___ Source document ___

TRAVEL HERE: VACATIONS START HERE

Remember when they tried to tell us travel agents were going to disappear, because everyone was going to shop for their travel online.  Well, go ahead and shop, but when it gets time to buy, call your travel agent.  They haven’t gone anywhere and they still book the greater majority of travel.  Besides that, they are free and that’s my price.  My travel agency is CTC  and my travel agent is Sandra Rubio.  Let me tell you about their recent travel show.

What I Didn’t Know

I’ve traveled a lot in my life, but it would be impossible to know everything about the travel industry, because things change all the time.  The the more you know, quite frankly, the better you will travel.  Most of the things I heard at CTC’s travel expo I already knew, but as always, I picked up little tidbits.  Some things help me get better value for my travel dollar.  Others introduce me to exciting new opportunities.

Here’s some of the new tidbits I can picked up this time:

  • BOOK CRUISES EARLY and the more you care about when, where, what boat and what cabin, the earlier you need to book.  2019 is already filling up and some of the best things in 2020 are already gone.  And the industry is very, very serious about this.
  • Yes, you can get short cruises.  Used to be the norm was 14-21 days, but that doesn’t work for Boomers or Millennials and that’s who’s driving the industry now.  There are lots of short 4-5 day cruises leaving American ports and 8-10 day cruises all over the world.
  • Say good-bye to losing your boarding card.  Royal Caribbean will be giving you a watch programmed with all your essentials.  Another line is working on a piece of jewelry that can be worn in several ways that will hold you essential info – not just your beverage program, but how you like your martinis!  Thank RFID technology.

___ Dataset content ___

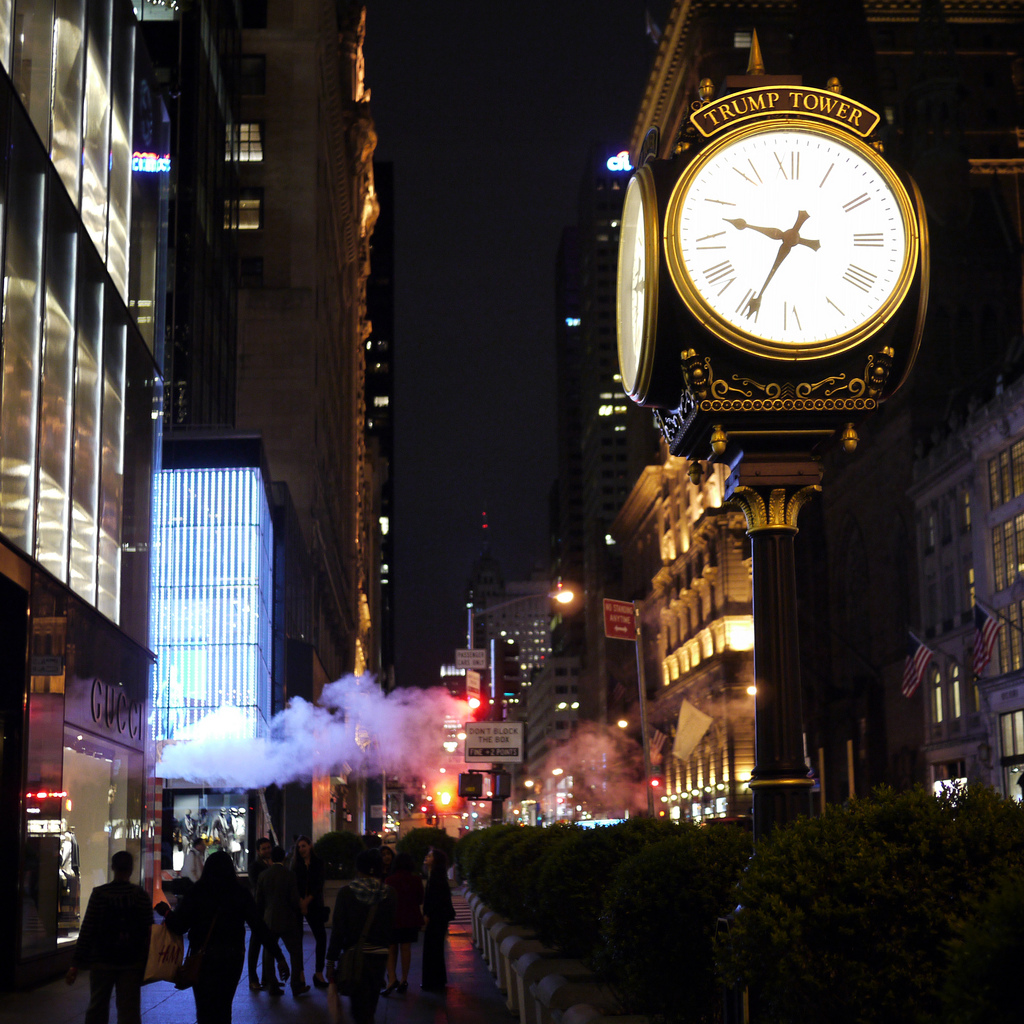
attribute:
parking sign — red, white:
[600, 592, 639, 635]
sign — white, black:
[461, 717, 526, 766]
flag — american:
[871, 632, 992, 708]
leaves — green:
[616, 865, 718, 973]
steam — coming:
[171, 651, 498, 797]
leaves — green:
[822, 832, 922, 896]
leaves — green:
[856, 813, 915, 868]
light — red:
[440, 665, 505, 765]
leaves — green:
[572, 912, 605, 938]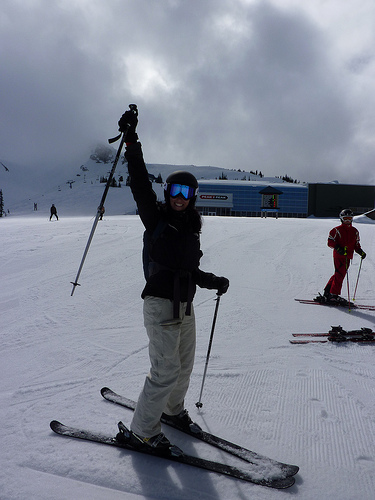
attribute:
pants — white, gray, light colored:
[129, 293, 197, 442]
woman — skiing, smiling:
[119, 111, 230, 454]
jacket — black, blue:
[123, 138, 212, 304]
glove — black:
[119, 107, 142, 147]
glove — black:
[207, 272, 228, 295]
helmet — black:
[161, 170, 200, 208]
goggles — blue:
[162, 180, 198, 201]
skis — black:
[50, 386, 302, 493]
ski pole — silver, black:
[68, 103, 139, 299]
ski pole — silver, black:
[193, 281, 222, 410]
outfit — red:
[323, 226, 361, 298]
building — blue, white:
[196, 180, 308, 215]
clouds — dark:
[2, 2, 374, 184]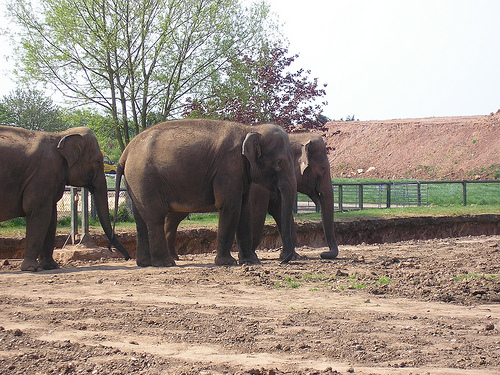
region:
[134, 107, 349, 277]
2 elephants standing together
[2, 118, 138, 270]
one elephant slightly behind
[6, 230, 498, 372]
3 elephants standing in dirt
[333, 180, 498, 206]
gray metal fence behind elephants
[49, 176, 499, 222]
patches of grass surround fence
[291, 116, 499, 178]
dirt piled into a mound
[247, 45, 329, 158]
tree with purplish red leaves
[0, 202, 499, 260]
small cylindrical ditch behind elephants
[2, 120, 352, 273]
3 elephants facing right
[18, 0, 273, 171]
tree with small yellowish green leaves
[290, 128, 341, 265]
right hand side elephant head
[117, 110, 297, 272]
middle brown elephant with hair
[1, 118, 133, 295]
last elephant behind other two elephants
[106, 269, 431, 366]
dry soil on ground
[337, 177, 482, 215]
green pasture beyond fence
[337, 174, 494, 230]
elephant enclosure fence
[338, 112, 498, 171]
dirt hill in background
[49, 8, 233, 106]
tall leafy green tree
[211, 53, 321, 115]
small reddish cherry tree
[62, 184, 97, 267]
two metal posts behind third elephant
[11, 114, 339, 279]
three elephants standing on dirt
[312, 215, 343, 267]
elephant trunk on ground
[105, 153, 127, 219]
elephant tail on rear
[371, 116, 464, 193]
hill of dirt above grass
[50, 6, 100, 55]
green leaves on trees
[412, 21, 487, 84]
pale blue of daytime sky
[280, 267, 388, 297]
patches of grass in dirt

___

Write what comes next in the travel article about CTC's travel show, picking up after its last bullet point.

- _Response below_
  • Being single is becoming less of problem.  Remember those Boomers and Millennials who are driving the industry?  Well, most of them are single and even if they are not, some of them prefer traveling alone.  The travel industry has listened!  There’s an emerging market of single bookings available.  Price quoted double occupancy is still the norm, but you’re no longer required to make friends with a stranger or put up with your crazy cousin to afford traveling alone.  You’ll still have to do your homework, for now.  There are limited choices, but watch for this to pick up momentum.  For now, check out Royal Caribbean, Norwegian and Cunard.
  • Get a passport!  Changes are coming.  Security and documentation for travel, even domestic travel, is quickly getting more and more demanding.  While for the time being you can still enjoy closed loop cruising or domestic flights without a passport, the clock is ticking.  They’ve got things in the works that will make flight documentation so cumbersome that you’ll want a passport – even if you’re just flying from Dallas to San Antonio for a long weekend.  And by the way, 13 airports in our world now have bio-metric security measures.  Expect it on your travels soon.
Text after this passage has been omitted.